Her account of Bin Laden’s pursuit and capture is vivid and takes the viewer onto the front lines of this mission.

But, how accurate is it?

Bigelow has clearly stated she and screenwriter Mark Boal consulted with the CIA in making the movie. So, is this CIA propaganda masquerading as semifiction?

You be the judge.

The most chilling scenes come at you immediately.

The movie opens with a black screen and voices from the victims trapped in the twin towers. An emotional tug at our heartstrings.

It then moves into 45 minutes of torture scenes involving waterboarding, a human dog collar and a combination of physical and psychological abuse.

Only after the detainee is threatened with more torture does he divulge the name of Bin Laden’s personal courier.

Was this type of brutal torture necessary for us to locate the elusive Bin Laden? The movie seems to say yes.

Feinstein, Sen.

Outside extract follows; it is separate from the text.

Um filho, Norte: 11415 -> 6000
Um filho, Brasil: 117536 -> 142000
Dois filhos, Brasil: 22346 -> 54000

John McCain and others call the film “misleading” in its depiction of the graphic and brutal torture techniques to make “enemy combatants” talk.

Others are convinced the waterboarding scenes are indicative of a United States that sees torture as necessary for its own defense.

Despite all the controversy, this is an important movie that is sparking a serious dialogue about torture in American wartime policies.

If you go, be prepared for a linear view of the good guys (read: Americans) and the bad guys (anyone not-American), as well as a lack of any meaningful discussion about the Muslim world.